WORK ITEM
Leave the pictures out while you restate every entry below word for word.
========================================
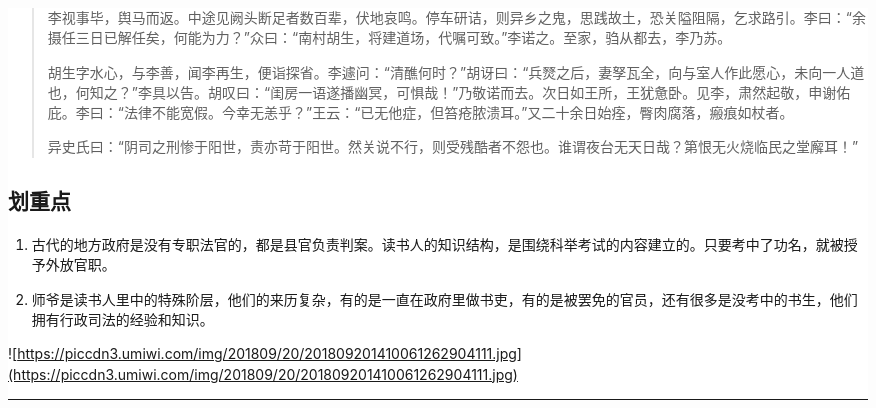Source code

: > 
> 
> 李视事毕，舆马而返。中途见阙头断足者数百辈，伏地哀鸣。停车研诘，则异乡之鬼，思践故土，恐关隘阻隔，乞求路引。李曰：“余摄任三日已解任矣，何能为力？”众曰：“南村胡生，将建道场，代嘱可致。”李诺之。至家，驺从都去，李乃苏。
> 
> 
> 
> 胡生字水心，与李善，闻李再生，便诣探省。李遽问：“清醮何时？”胡讶曰：“兵燹之后，妻孥瓦全，向与室人作此愿心，未向一人道也，何知之？”李具以告。胡叹曰：“闺房一语遂播幽冥，可惧哉！”乃敬诺而去。次日如王所，王犹惫卧。见李，肃然起敬，申谢佑庇。李曰：“法律不能宽假。今幸无恙乎？”王云：“已无他症，但笞疮脓溃耳。”又二十余日始痊，臀肉腐落，瘢痕如杖者。
> 
> 
> 
> 异史氏曰：“阴司之刑惨于阳世，责亦苛于阳世。然关说不行，则受残酷者不怨也。谁谓夜台无天日哉？第恨无火烧临民之堂廨耳！”

## 划重点

1. 古代的地方政府是没有专职法官的，都是县官负责判案。读书人的知识结构，是围绕科举考试的内容建立的。只要考中了功名，就被授予外放官职。

2. 师爷是读书人里中的特殊阶层，他们的来历复杂，有的是一直在政府里做书吏，有的是被罢免的官员，还有很多是没考中的书生，他们拥有行政司法的经验和知识。

![https://piccdn3.umiwi.com/img/201809/20/201809201410061262904111.jpg](https://piccdn3.umiwi.com/img/201809/20/201809201410061262904111.jpg)

---
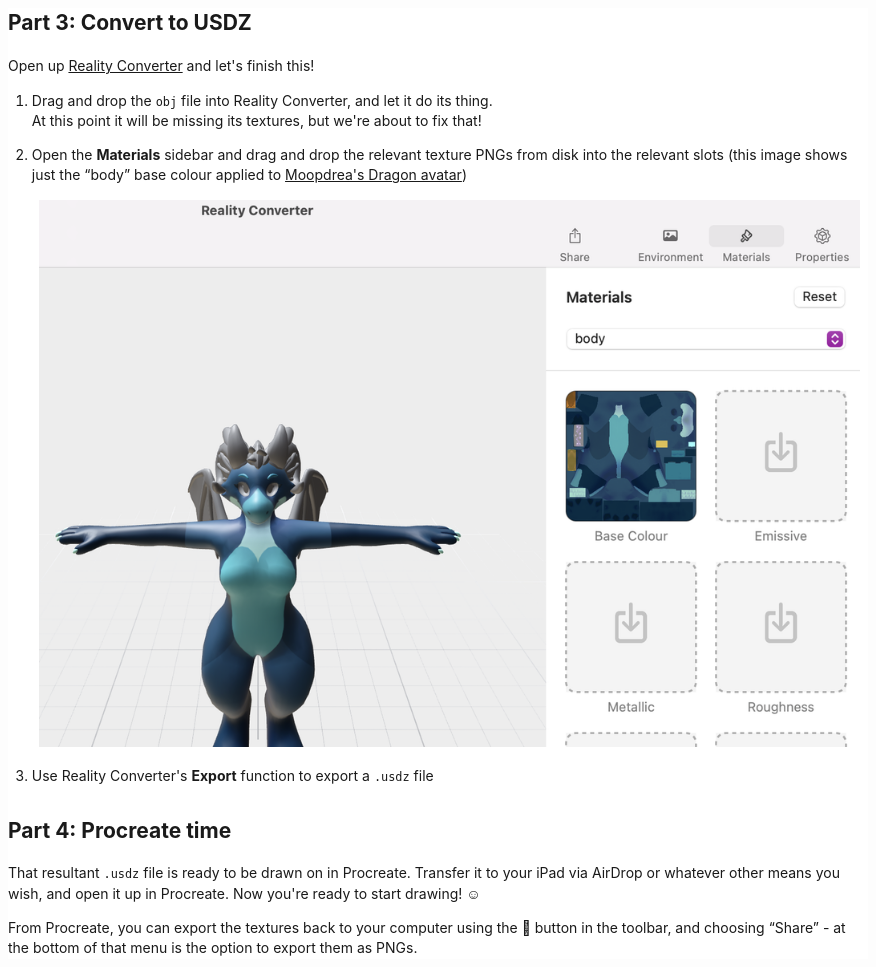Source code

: ## Part 3: Convert to USDZ

Open up [Reality Converter](https://developer.apple.com/augmented-reality/tools/) and let's finish this!

1. Drag and drop the `obj` file into Reality Converter, and let it do its thing.  
   At this point it will be missing its textures, but we're about to fix that!

2. Open the **Materials** sidebar and drag and drop the relevant texture PNGs from disk into the relevant slots (this image shows just the “body” base colour applied to [Moopdrea's Dragon avatar](https://ko-fi.com/s/2db3400d93))  
   <center><img src="/img/posts/2022-02-27-painting-blender-models-in-procreate/fig4.png" alt="Reality Converter showing a blue dragon avatar with the body base colour applied" width="821" style="max-width:100%" /></center>

3. Use Reality Converter's **Export** function to export a `.usdz` file

## Part 4: Procreate time

That resultant `.usdz` file is ready to be drawn on in Procreate. Transfer it to your iPad via AirDrop or whatever other means you wish, and open it up in Procreate. Now you're ready to start drawing! ☺️

From Procreate, you can export the textures back to your computer using the 🔧 button in the toolbar, and choosing “Share” - at the bottom of that menu is the option to export them as PNGs.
========================================
RESULT BELOW
Source code

: > 
> 
> 李视事毕，舆马而返。中途见阙头断足者数百辈，伏地哀鸣。停车研诘，则异乡之鬼，思践故土，恐关隘阻隔，乞求路引。李曰：“余摄任三日已解任矣，何能为力？”众曰：“南村胡生，将建道场，代嘱可致。”李诺之。至家，驺从都去，李乃苏。
> 
> 
> 
> 胡生字水心，与李善，闻李再生，便诣探省。李遽问：“清醮何时？”胡讶曰：“兵燹之后，妻孥瓦全，向与室人作此愿心，未向一人道也，何知之？”李具以告。胡叹曰：“闺房一语遂播幽冥，可惧哉！”乃敬诺而去。次日如王所，王犹惫卧。见李，肃然起敬，申谢佑庇。李曰：“法律不能宽假。今幸无恙乎？”王云：“已无他症，但笞疮脓溃耳。”又二十余日始痊，臀肉腐落，瘢痕如杖者。
> 
> 
> 
> 异史氏曰：“阴司之刑惨于阳世，责亦苛于阳世。然关说不行，则受残酷者不怨也。谁谓夜台无天日哉？第恨无火烧临民之堂廨耳！”

## 划重点

1. 古代的地方政府是没有专职法官的，都是县官负责判案。读书人的知识结构，是围绕科举考试的内容建立的。只要考中了功名，就被授予外放官职。

2. 师爷是读书人里中的特殊阶层，他们的来历复杂，有的是一直在政府里做书吏，有的是被罢免的官员，还有很多是没考中的书生，他们拥有行政司法的经验和知识。

![https://piccdn3.umiwi.com/img/201809/20/201809201410061262904111.jpg](https://piccdn3.umiwi.com/img/201809/20/201809201410061262904111.jpg)

---
Source code

: ## Part 3: Convert to USDZ

Open up [Reality Converter](https://developer.apple.com/augmented-reality/tools/) and let's finish this!

1. Drag and drop the `obj` file into Reality Converter, and let it do its thing.  
   At this point it will be missing its textures, but we're about to fix that!

2. Open the **Materials** sidebar and drag and drop the relevant texture PNGs from disk into the relevant slots (this image shows just the “body” base colour applied to [Moopdrea's Dragon avatar](https://ko-fi.com/s/2db3400d93))  
   <center><img src="/img/posts/2022-02-27-painting-blender-models-in-procreate/fig4.png" alt="Reality Converter showing a blue dragon avatar with the body base colour applied" width="821" style="max-width:100%" /></center>

3. Use Reality Converter's **Export** function to export a `.usdz` file

## Part 4: Procreate time

That resultant `.usdz` file is ready to be drawn on in Procreate. Transfer it to your iPad via AirDrop or whatever other means you wish, and open it up in Procreate. Now you're ready to start drawing! ☺️

From Procreate, you can export the textures back to your computer using the 🔧 button in the toolbar, and choosing “Share” - at the bottom of that menu is the option to export them as PNGs.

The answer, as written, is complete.